Joyce, James Contents
Developing literary fame
From 1910 to 1913, Joyce was busy revising A Portrait of the Artist as a Young Man and battling to get Dubliners published. In 1914, thanks to the enthusiasm of fellow Modernist writer Ezra Pound, Dubliners was serialised in the Egoist, a literary journal. Later that year, Dubliners was finally published as a novel by Grant Richards.
Writing after Dubliners
Whilst other young men were going off to fight in the First World War, Joyce began a productive writing period; in the last few months of 1914, he wrote Giacomo Joyce (a semi-autobiographical, multilingual novelette which Joyce never attempted to publish), drafted Exiles (Joyce's only play), and began writing Ulysses (Joyce's famous modern epic).
Zurich and Ulysses
In 1915, due to the war, the Joyce family left Trieste for Zurich in neutral Switzerland. For the next few years, aided by grants from the Royal Literary Fund and the British Civil List (secured by Yeats and Pound), Joyce continued to write. He finished Exiles in May 1915 and, despite undergoing his first eye operation in August 1917, continued with Ulysses. In 1918, Exiles was published by Grant Richards and in 1919 it was performed in Munich.

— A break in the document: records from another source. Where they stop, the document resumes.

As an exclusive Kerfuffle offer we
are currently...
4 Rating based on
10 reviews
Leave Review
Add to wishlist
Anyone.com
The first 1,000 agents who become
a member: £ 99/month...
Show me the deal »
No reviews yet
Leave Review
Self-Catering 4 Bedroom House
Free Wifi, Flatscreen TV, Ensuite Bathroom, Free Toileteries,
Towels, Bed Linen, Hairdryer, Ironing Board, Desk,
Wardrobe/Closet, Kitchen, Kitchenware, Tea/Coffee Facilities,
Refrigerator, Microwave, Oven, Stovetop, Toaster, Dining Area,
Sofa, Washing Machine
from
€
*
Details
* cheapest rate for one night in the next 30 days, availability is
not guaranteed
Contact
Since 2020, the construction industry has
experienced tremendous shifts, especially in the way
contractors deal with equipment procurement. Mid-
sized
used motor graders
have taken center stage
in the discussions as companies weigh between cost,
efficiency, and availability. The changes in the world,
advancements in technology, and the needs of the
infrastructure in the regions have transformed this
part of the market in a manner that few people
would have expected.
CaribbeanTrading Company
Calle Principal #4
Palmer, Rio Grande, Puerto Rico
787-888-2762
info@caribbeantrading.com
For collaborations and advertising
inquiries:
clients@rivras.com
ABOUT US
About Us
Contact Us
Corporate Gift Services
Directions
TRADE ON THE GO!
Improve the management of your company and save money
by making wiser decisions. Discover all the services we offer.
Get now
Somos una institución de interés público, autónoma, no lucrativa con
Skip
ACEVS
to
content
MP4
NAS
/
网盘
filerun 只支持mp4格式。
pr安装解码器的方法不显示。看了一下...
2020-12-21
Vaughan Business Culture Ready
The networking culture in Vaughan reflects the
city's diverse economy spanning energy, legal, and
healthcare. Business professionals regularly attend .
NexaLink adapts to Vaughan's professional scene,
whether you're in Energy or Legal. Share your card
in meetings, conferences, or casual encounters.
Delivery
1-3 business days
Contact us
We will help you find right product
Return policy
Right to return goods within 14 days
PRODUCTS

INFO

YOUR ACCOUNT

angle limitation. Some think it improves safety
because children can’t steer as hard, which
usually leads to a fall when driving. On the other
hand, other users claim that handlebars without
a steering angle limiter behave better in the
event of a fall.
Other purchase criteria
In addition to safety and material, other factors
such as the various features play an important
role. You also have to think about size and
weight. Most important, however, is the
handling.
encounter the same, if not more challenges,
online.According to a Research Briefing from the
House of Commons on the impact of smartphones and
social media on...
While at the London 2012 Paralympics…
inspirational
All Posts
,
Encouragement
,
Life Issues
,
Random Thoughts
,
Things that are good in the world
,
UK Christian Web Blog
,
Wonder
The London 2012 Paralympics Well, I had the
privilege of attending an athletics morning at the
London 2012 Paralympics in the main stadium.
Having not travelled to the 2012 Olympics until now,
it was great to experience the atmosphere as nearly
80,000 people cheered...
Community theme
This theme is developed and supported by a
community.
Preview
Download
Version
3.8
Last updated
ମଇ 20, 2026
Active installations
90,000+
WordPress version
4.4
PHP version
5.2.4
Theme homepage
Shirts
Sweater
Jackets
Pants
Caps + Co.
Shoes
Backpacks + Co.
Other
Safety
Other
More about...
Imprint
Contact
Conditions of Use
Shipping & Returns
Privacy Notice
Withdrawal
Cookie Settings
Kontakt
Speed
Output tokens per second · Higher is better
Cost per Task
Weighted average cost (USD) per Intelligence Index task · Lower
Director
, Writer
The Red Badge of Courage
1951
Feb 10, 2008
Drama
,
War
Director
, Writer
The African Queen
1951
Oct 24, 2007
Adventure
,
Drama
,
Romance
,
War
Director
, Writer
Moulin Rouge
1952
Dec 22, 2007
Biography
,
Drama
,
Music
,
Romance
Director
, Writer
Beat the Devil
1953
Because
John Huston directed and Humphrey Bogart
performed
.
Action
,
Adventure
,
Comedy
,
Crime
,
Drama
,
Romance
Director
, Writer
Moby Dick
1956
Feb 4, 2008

Attempting to publish Ulysses
From 1918 to 1920, Ulysses (still unfinished) was serialised in the Little Review, a literary magazine. However, several copies of the magazine were confiscated and burned by the US Postal Authorities, as Ulysses was considered to be obscene. The Egoist successfully published and distributed edited versions of several Ulysses episodes.
In 1921, the Little Review was formally convicted of publishing obscenities and terminated publication. Joyce, now living in Paris (the whole family moved there in October 1920), befriended Sylvia Beach who offered to publish Ulysses – in its entirety – under the imprint of her Paris bookshop, Shakespeare and Company. Joyce agreed to Beach's offer; after many revisions before and during the proof stages, the first copies of Ulysses were published on Joyce's fortieth birthday, the second of February, 1922.